All honey is the same, whether it's enjoyed from a bottle, in a raw form, or from a honeycomb, right? That's what we used to think until we learned about the rare "liquid gold" known as Tupelo honey. This delicious variety of honey is produced in the southeastern United States — primarily in Florida and Georgia — and is all thanks to the short blooming season of Tupelo trees in the area from late April to May, when honeybees make it and beekeepers eagerly collect the precious byproduct of their busy pollinating.
Tupelo honey is produced in the Okeefenokee Wildlife Refuge and the Apalachicola River basin in Florida, where the peninsula turns into the Florida panhandle. People who live in the area actually call this honey swamp honey, which makes sense because the area where the white tupelo trees grow is actually considered swampland.
The buttery, light honey is prized by beekeepers who painstakingly maintain beehives in the area not only for its special nature but also for its high price tag: in 2019, the New York Times declared it "the most expensive honey in America."
What Makes Tupelo Honey So Special?
Tupelo honey isn't just a unique delicacy because of its specific needs for production. It also has a high fructose to glucose ratio, and thanks to this sugar ratio, the crystallization process is "dramatically" slowed, according to the Savannah Bee Company. Other honey types crystalize more quickly, and while some sources say the Tupelo variety doesn't go through the crystallization process at all, it does eventually ... it just takes a while.
Plus, thanks to the combination and ratio of different sugars in this honey produced thanks to the hard work of honeybees, tupelo blooms, and beekeeping experts working altogether, diabetics are able to enjoy it. It's a pretty amazing treat! Pure Tupelo honey is simply different from other honey out there, and beekeepers go to great lengths to get raw tupelo honey for customers to enjoy.

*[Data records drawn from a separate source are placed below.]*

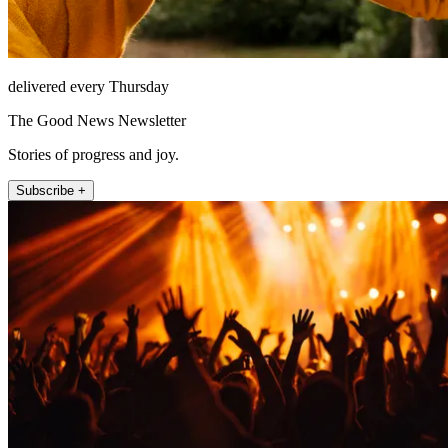
delivered every Thursday
The Good News Newsletter
Stories of progress and joy.
Subscribe +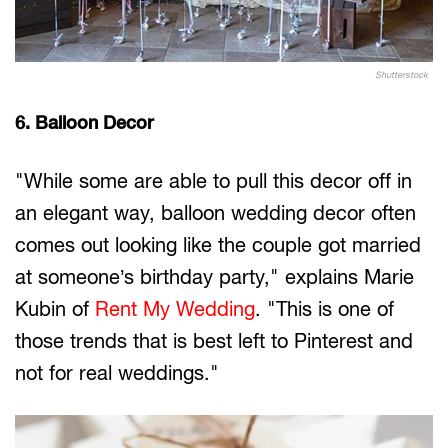
Shutterstock
6. Balloon Decor
"While some are able to pull this decor off in
an elegant way, balloon wedding decor often
comes out looking like the couple got married
at someone’s birthday party," explains Marie
Kubin of
Rent My Wedding
. "This is one of
those trends that is best left to Pinterest and
not for real weddings."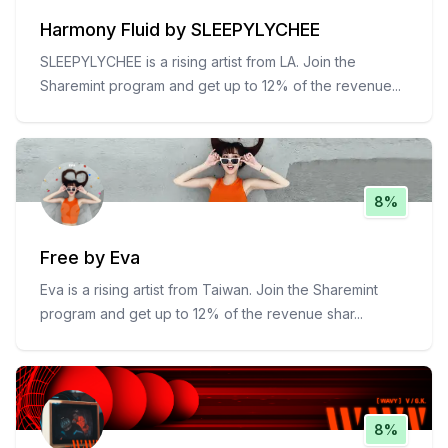
Harmony Fluid by SLEEPYLYCHEE
SLEEPYLYCHEE is a rising artist from LA. Join the
Sharemint program and get up to 12% of the revenue
...
8%
Free by Eva
Eva is a rising artist from Taiwan. Join the Sharemint
program and get up to 12% of the revenue shar
...
8%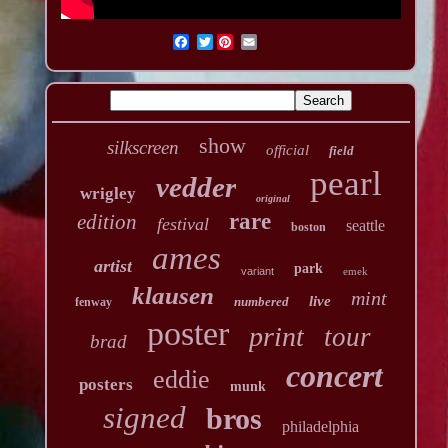
Twitter
show
silkscreen
official
field
pearl
vedder
wrigley
original
rare
edition
festival
seattle
boston
ames
artist
park
variant
emek
klausen
mint
live
numbered
fenway
poster
print
tour
brad
concert
eddie
posters
munk
signed
bros
philadelphia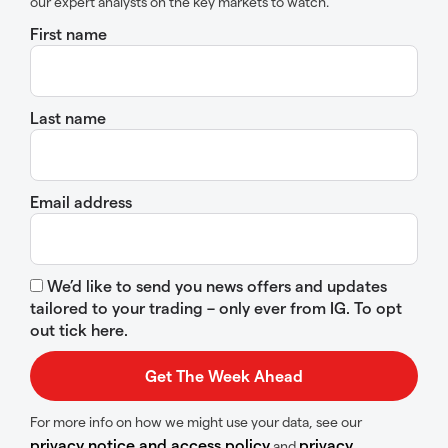
our expert analysts on the key markets to watch.
First name
Last name
Email address
We’d like to send you news offers and updates
tailored to your trading – only ever from IG. To opt
out tick here.
For more info on how we might use your data, see our
privacy notice and access policy
privacy
and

If you think you've heard of tupelo honey in the past but aren't sure why, look no further than the world of cinema. In 1996, the movie Ulee's Gold starring Peter Fonda was released, telling the story of a man who collects this specific honey. Interestingly, the director, Victor Nuñez, used the Lanier family, a beekeeping family in Wewahitchka, Florida as "bee consultants" on the film. Way to be authentic!
We don't know about you, but we're ready to add some of this honey to the kitchen cabinet ... if we can get our hands on some of this liquid gold!